- [Task brief]: Collect every line in the records below that contains the word "pinky".

- [Study material]:
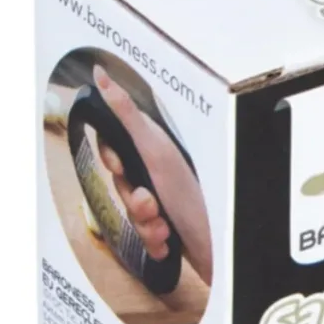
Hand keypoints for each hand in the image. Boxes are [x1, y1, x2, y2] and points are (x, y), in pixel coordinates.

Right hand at [92, 65, 212, 285]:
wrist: (222, 249)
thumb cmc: (194, 198)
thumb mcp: (156, 151)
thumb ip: (127, 114)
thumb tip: (101, 73)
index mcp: (160, 149)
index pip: (117, 146)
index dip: (112, 159)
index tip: (121, 167)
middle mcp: (163, 172)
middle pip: (121, 183)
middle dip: (134, 200)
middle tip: (153, 203)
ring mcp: (167, 201)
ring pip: (133, 214)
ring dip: (147, 225)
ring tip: (165, 227)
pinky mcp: (171, 228)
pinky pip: (145, 237)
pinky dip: (155, 243)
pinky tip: (170, 242)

- [Result for this task]:
pinky mcp: (171, 228)
pinky pip: (145, 237)
pinky dip: (155, 243)
pinky tip: (170, 242)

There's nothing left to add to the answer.